:: Assignment ::
Go through the listing below and show each line that has the word "articles".

======== Supplied records

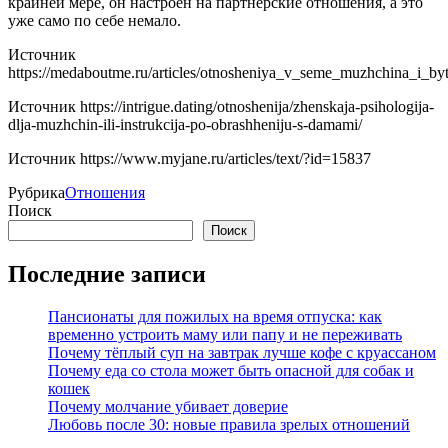
крайней мере, он настроен на партнерские отношения, а это
уже само по себе немало.
Источник
https://medaboutme.ru/articles/otnosheniya_v_seme_muzhchina_i_b
Источник
https://intrigue.dating/otnoshenija/zhenskaja-psihologija-
dlja-muzhchin-ili-instrukcija-po-obrashheniju-s-damami/
Источник
https://www.myjane.ru/articles/text/?id=15837
Рубрика
Отношения
Поиск
Поиск
Последние записи
Пансионаты для пожилых на время отпуска: как
временно устроить маму или папу и не переживать
Почему тёплый суп на завтрак лучше кофе с круассаном
Почему еда со стола может быть опасной для собак и
кошек
Почему молчание убивает доверие
Любовь после 30: новые правила зрелых отношений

================

:: Response box ::
https://medaboutme.ru/articles/otnosheniya_v_seme_muzhchina_i_b
https://www.myjane.ru/articles/text/?id=15837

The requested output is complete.